**WHAT TO DO:**
If an entry holds a picture, leave the picture out and copy the rest of the listing exactly.

**INPUT:**
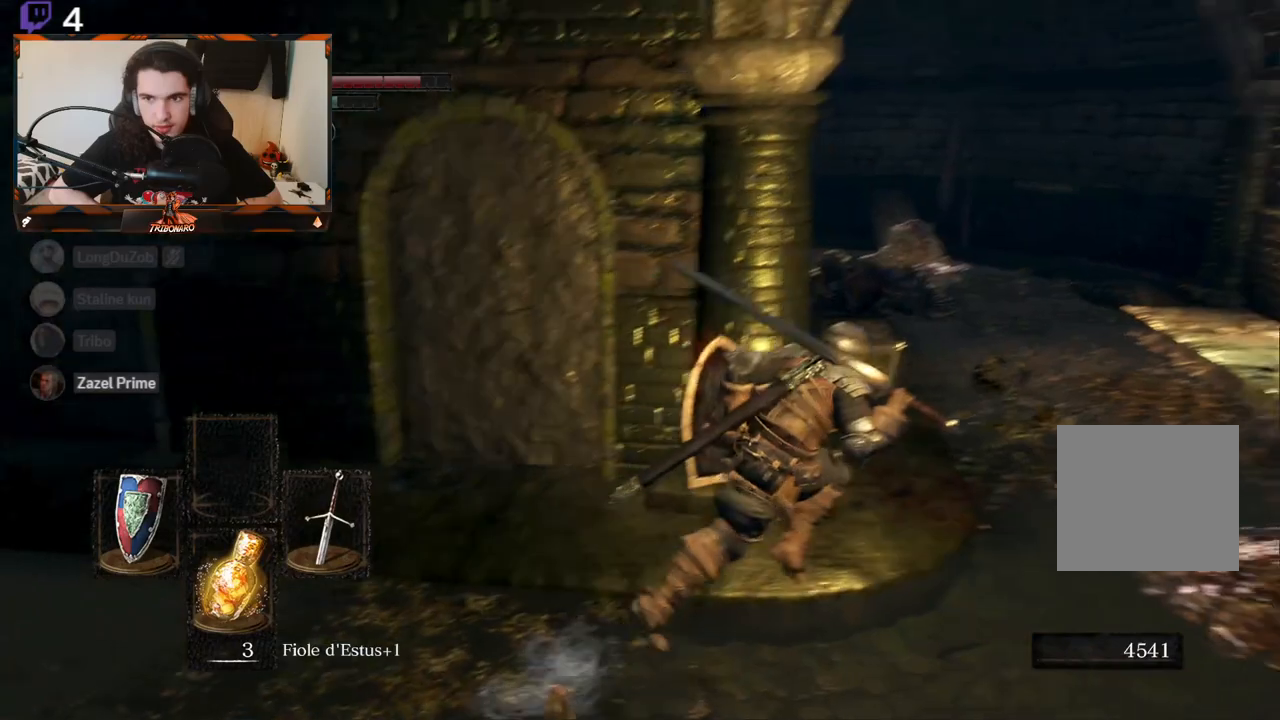
{"buttons": ["B"], "left_stick": "up-right", "right_stick": "left", "events": []}
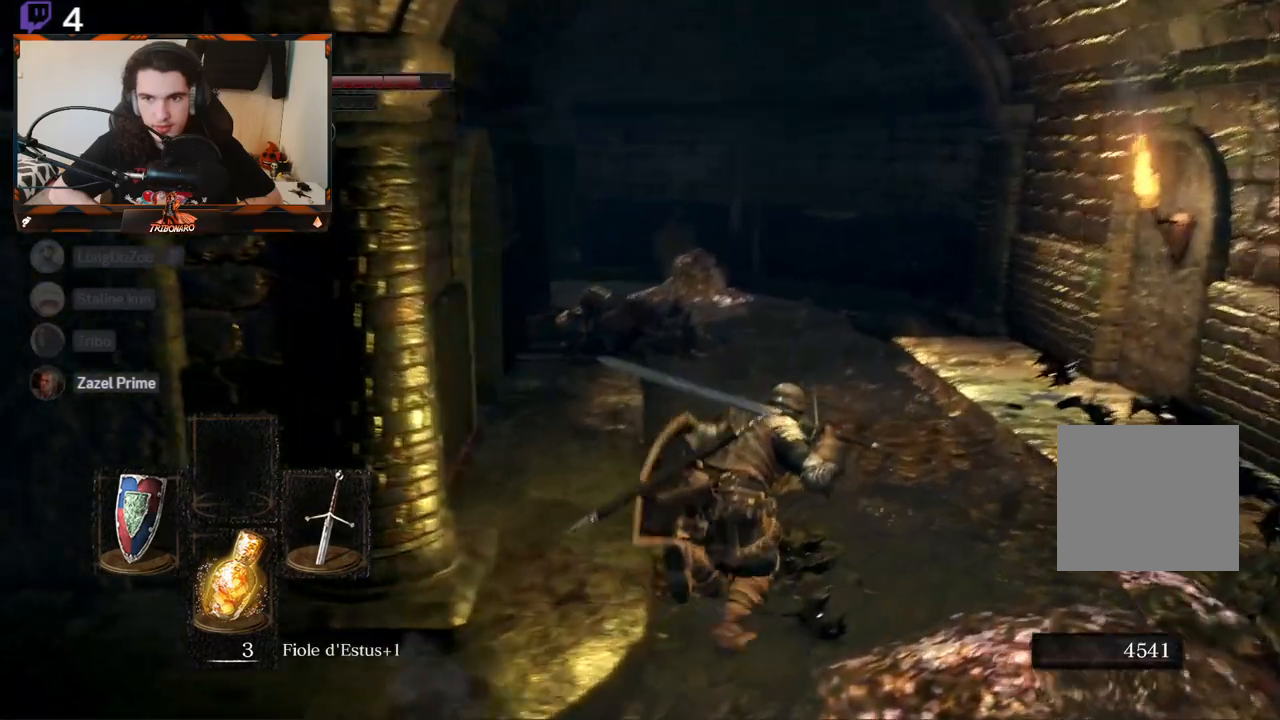
{"buttons": ["B"], "left_stick": "up-right", "right_stick": "left", "events": []}
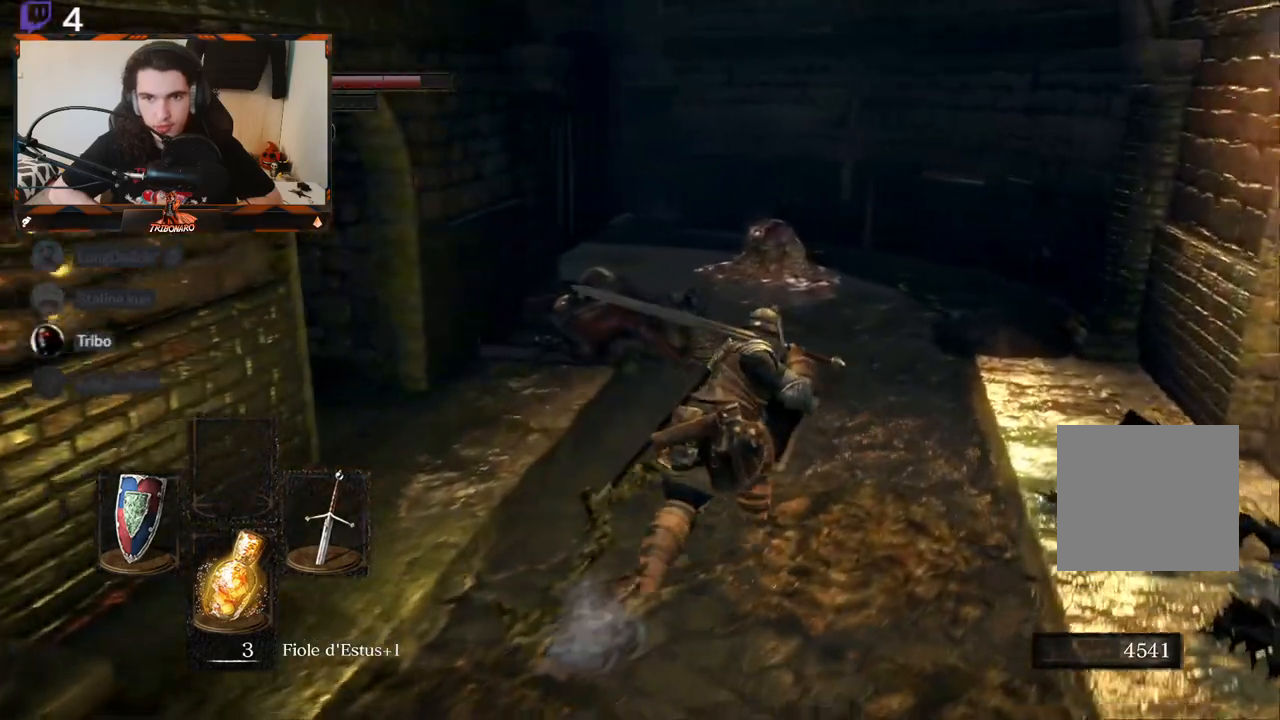
{"buttons": ["B"], "left_stick": "up-right", "right_stick": "left", "events": []}
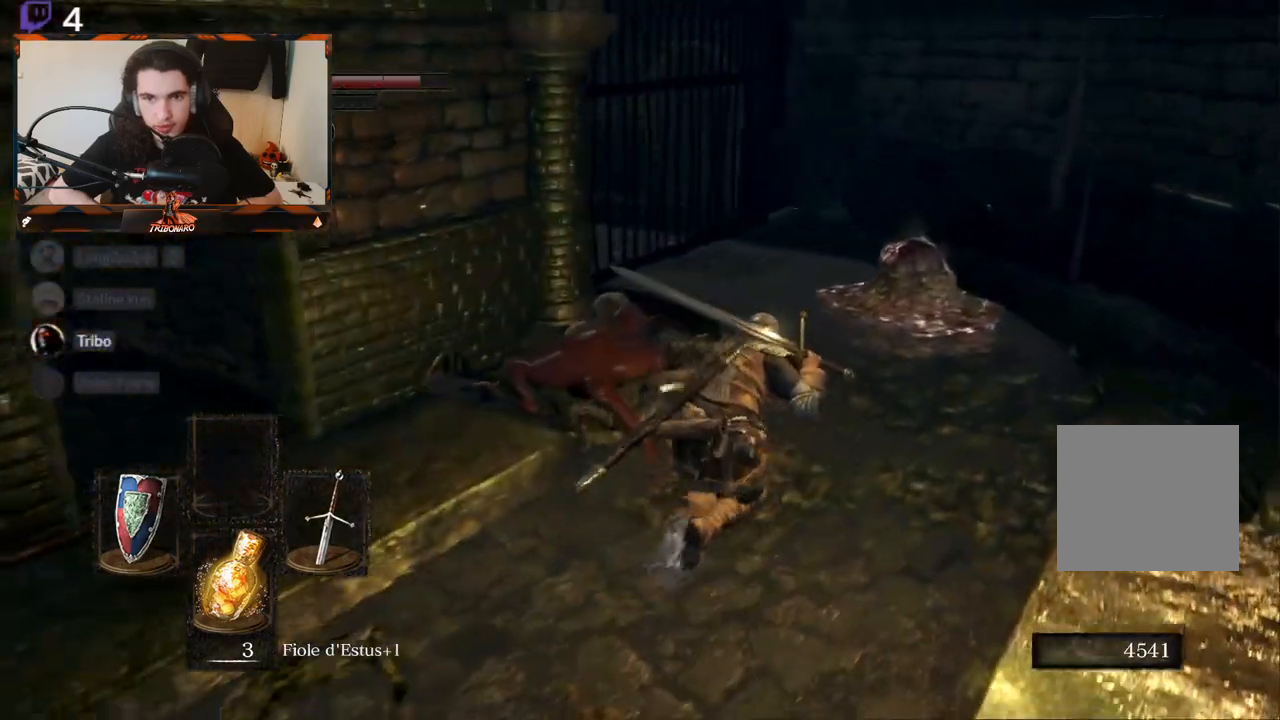
{"buttons": ["B"], "left_stick": "left", "right_stick": "left", "events": [[17, "right_stick", "center"], [67, "left_stick", "center"], [283, "right_stick", "left"], [317, "left_stick", "left"]]}
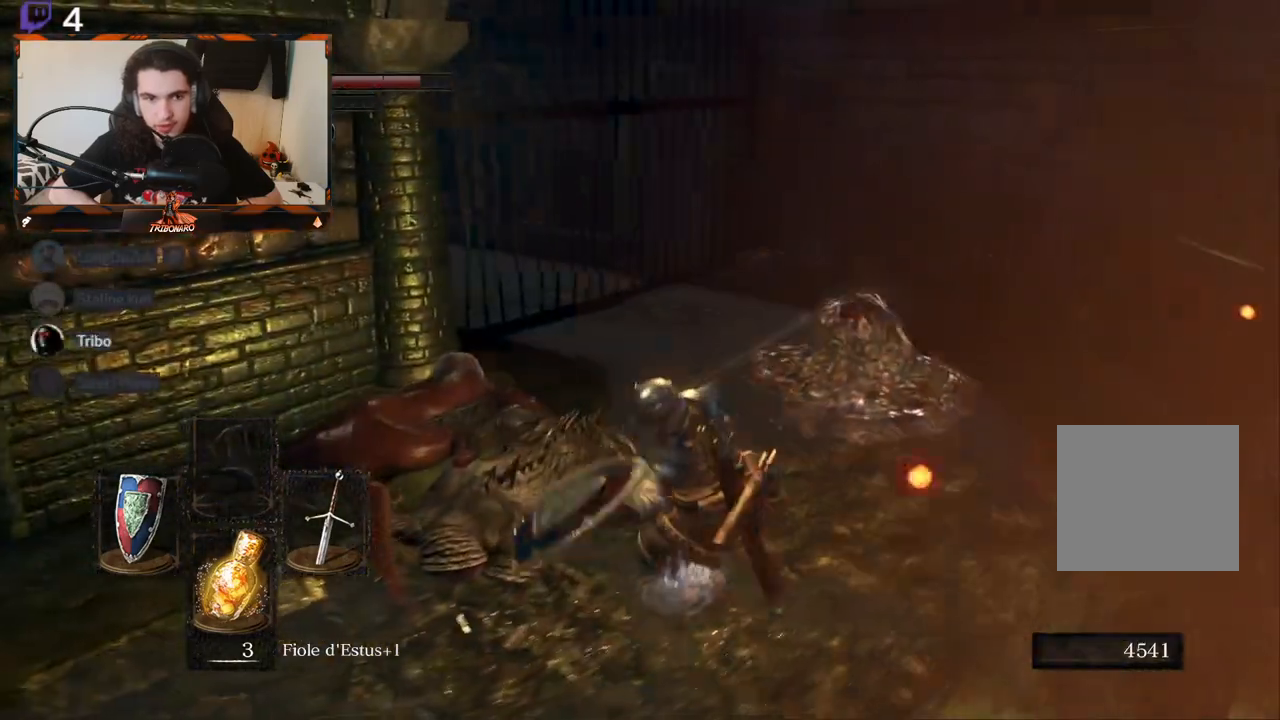
{"buttons": ["B"], "left_stick": "left", "right_stick": "left", "events": []}
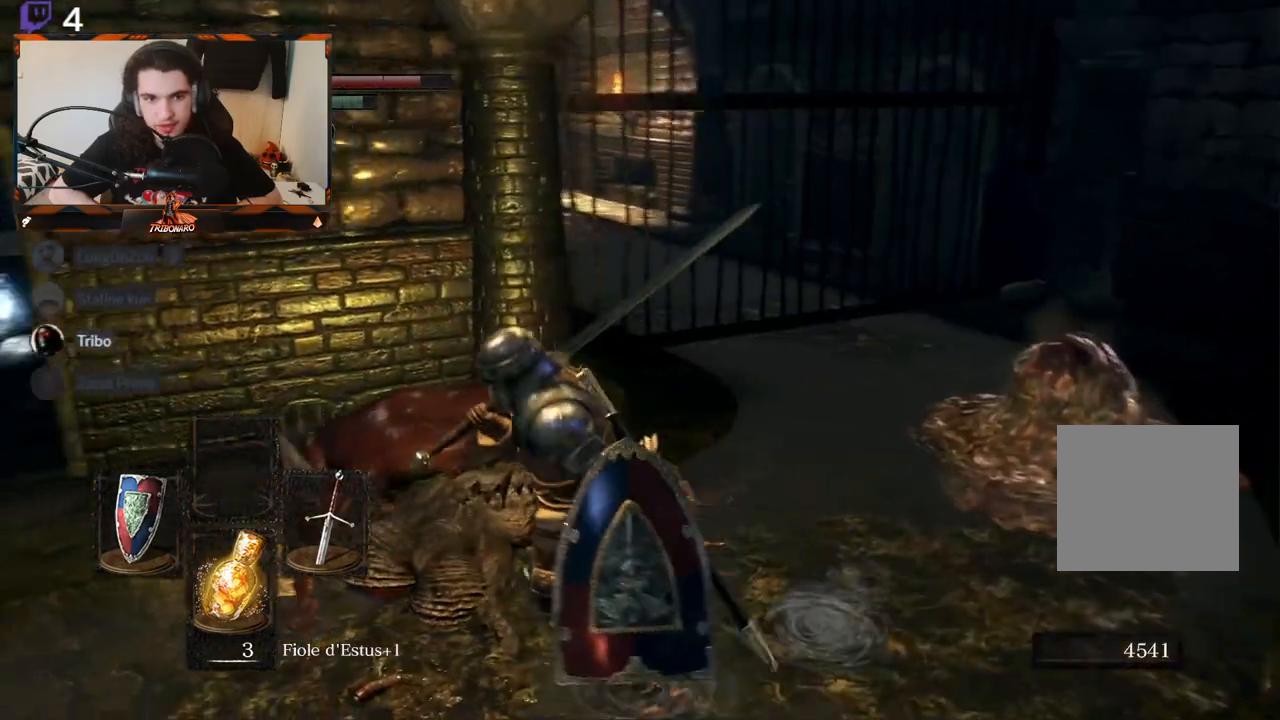
{"buttons": ["B"], "left_stick": "left", "right_stick": "center", "events": [[67, "right_stick", "center"]]}
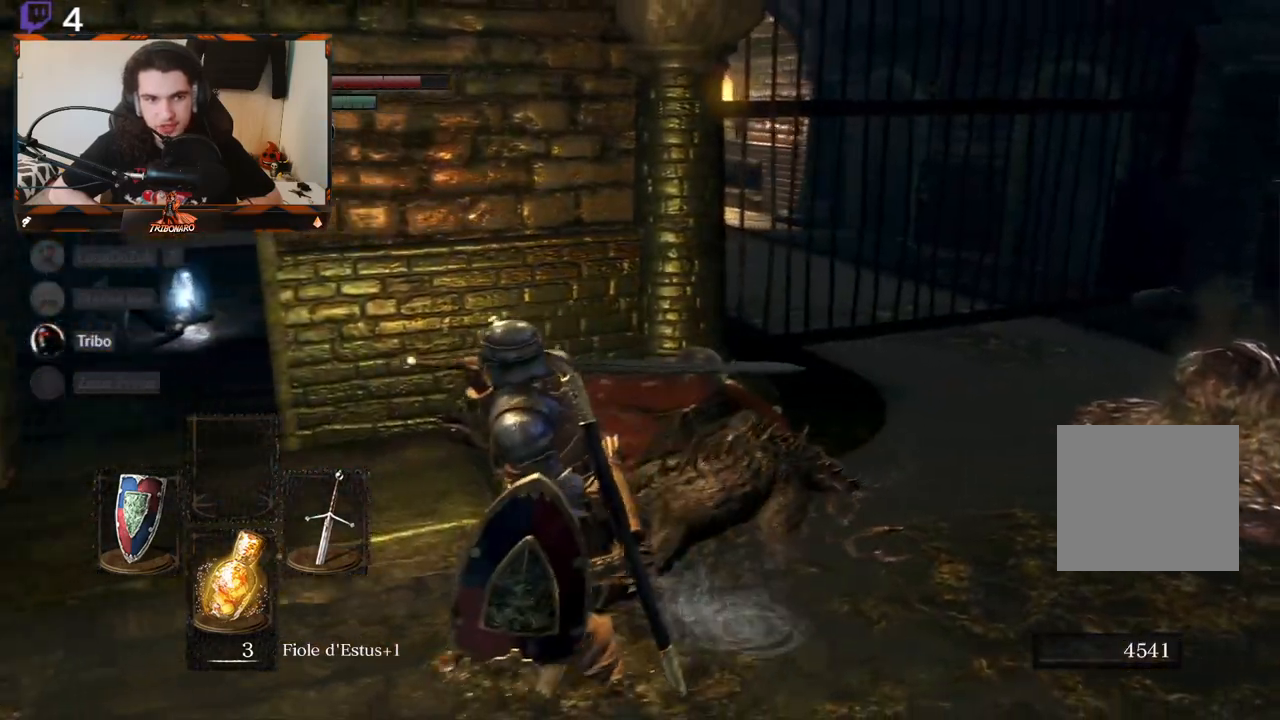
{"buttons": ["B"], "left_stick": "up-left", "right_stick": "center", "events": [[117, "left_stick", "up-left"]]}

**RESULT FOR THIS TASK:**
{"buttons": ["B"], "left_stick": "up-right", "right_stick": "left", "events": []}
{"buttons": ["B"], "left_stick": "up-right", "right_stick": "left", "events": []}
{"buttons": ["B"], "left_stick": "up-right", "right_stick": "left", "events": []}
{"buttons": ["B"], "left_stick": "left", "right_stick": "left", "events": [[17, "right_stick", "center"], [67, "left_stick", "center"], [283, "right_stick", "left"], [317, "left_stick", "left"]]}
{"buttons": ["B"], "left_stick": "left", "right_stick": "left", "events": []}
{"buttons": ["B"], "left_stick": "left", "right_stick": "center", "events": [[67, "right_stick", "center"]]}
{"buttons": ["B"], "left_stick": "up-left", "right_stick": "center", "events": [[117, "left_stick", "up-left"]]}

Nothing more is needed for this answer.